Rano gdy idziemy pakować bagaż na motocykle czeka na nas niespodzianka-mrówki wędrowniczki upodobały sobie motocykl Adama więc zamiat pakować rzeczy na moto musieliśmy wypakowac wszystko i wymordować pasażerów na gapę.
Czwartek spędzamy przemierzając środkową Hipszpanię, widoki wspaniałe-góry, pustynie, gorąco i upalnie na przemian…
Udaje nam się dojechać do Tarify, gdzie noc spędzamy na kempingu dla kite surferów. Plaża jest wspaniala, zachód słonca bajeczny a w odległości 15 km widać już Afrykę. Jedyny minus jest taki, że jazda motocyklem to walka o zycie…wieje bardziej niż w kieleckim.
Noc również nie jest spokojna, wieje jeszcze bardziej a fale dochodzą prawie do kempingu. Plaża po której dzień wcześniej spacerowaliśmy znalazła się pod wodą i o poranku gdzieniegdzie woda jeszcze stała.

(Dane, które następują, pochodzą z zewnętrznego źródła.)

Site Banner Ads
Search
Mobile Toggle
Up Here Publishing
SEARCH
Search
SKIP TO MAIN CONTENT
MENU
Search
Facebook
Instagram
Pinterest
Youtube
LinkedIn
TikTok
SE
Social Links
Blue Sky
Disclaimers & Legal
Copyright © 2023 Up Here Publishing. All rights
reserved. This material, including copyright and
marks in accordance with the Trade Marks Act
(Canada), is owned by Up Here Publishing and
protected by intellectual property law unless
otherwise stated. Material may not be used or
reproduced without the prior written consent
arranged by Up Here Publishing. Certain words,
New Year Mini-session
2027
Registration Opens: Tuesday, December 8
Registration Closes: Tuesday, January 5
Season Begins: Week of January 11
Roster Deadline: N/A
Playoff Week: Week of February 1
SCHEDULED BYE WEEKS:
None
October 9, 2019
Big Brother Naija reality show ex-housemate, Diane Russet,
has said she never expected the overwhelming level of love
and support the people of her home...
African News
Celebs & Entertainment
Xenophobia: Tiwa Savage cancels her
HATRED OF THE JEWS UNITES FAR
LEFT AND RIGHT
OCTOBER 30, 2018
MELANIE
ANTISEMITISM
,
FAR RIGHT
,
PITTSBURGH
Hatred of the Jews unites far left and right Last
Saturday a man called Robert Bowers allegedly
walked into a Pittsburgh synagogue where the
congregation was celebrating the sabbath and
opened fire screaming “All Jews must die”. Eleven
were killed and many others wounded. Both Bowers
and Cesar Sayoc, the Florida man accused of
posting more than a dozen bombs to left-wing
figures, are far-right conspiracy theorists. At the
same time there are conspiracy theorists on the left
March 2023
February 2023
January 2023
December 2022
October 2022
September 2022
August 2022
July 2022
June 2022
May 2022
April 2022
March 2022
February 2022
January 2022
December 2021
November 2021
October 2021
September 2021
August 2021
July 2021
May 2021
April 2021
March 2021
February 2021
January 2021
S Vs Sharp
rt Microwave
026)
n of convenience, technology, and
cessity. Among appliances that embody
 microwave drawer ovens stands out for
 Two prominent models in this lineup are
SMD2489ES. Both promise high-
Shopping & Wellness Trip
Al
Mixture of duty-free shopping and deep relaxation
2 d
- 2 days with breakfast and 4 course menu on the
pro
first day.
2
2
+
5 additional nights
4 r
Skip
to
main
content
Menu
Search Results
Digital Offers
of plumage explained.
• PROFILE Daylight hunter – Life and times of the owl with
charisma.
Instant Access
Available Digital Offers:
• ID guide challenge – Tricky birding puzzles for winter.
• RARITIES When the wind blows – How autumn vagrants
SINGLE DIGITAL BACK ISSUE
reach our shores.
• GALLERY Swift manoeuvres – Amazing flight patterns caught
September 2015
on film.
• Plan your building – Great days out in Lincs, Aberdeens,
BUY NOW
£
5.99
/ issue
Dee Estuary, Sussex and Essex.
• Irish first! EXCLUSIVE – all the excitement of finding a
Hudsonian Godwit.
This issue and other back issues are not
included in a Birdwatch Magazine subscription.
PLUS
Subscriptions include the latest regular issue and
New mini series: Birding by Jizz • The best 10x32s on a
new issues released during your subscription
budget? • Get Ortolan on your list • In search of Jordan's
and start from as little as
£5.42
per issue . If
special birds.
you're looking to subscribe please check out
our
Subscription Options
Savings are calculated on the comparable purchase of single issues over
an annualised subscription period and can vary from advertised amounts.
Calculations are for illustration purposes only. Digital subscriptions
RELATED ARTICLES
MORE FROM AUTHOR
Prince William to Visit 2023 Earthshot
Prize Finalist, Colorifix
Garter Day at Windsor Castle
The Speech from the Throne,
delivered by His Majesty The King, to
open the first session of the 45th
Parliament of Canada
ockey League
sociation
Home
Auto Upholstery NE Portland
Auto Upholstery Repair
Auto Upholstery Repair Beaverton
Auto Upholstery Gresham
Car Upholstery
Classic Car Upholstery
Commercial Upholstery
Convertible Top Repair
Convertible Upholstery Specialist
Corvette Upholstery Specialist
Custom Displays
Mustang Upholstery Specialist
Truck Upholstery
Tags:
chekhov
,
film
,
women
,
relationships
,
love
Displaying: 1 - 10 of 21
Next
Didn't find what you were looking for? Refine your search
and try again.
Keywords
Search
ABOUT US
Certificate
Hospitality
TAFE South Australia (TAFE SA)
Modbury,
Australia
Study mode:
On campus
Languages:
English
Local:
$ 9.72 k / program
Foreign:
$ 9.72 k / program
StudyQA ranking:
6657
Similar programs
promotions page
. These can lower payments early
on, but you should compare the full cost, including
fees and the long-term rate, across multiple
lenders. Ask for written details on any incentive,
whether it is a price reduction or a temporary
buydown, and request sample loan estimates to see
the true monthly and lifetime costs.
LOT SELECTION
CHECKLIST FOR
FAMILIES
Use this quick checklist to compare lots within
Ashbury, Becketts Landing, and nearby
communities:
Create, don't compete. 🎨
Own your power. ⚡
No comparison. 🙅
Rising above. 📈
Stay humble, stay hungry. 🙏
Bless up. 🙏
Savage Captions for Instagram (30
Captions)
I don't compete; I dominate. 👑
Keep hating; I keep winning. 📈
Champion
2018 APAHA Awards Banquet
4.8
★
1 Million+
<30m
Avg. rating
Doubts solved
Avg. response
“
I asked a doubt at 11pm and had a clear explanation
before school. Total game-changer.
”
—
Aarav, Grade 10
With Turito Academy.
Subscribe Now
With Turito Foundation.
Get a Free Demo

Cofamy się do Algeciras w poszukiwaniu biletów na prom, po małym błądzeniu trafiamy do małej agencji, gdzie sympatyczna pani sprzedaje nam bilety i wypełnia dokumenty dotyczące motocykli dołącza formularze do wypelnienia na promie oraz informuje nas że mamy 10 minut do odpłynięcia i że jak się sprężymy to zdążymy. Jak powiedziała tak zrobiliśmy - jako ostatni wjechaliśmy i platformy poszły w górę. Nastepnie szybka odprawa na statku, zakupy odkażacza w bezcłowym, szybka cola i…
dobijamy do brzegu…
Wyjazd z promu i konsternacja gdzie dalej…
Tanger-Med to duży port i nic poza… chwila zastanowienia i jazda tam gdzie wszyscy…
Na odprawie zostajemy obsłużeni poza kolejnością co nie bardzo podoba się jednemu z czekających Marokańczyków z autem na francuskich numerach rejestracyjnych.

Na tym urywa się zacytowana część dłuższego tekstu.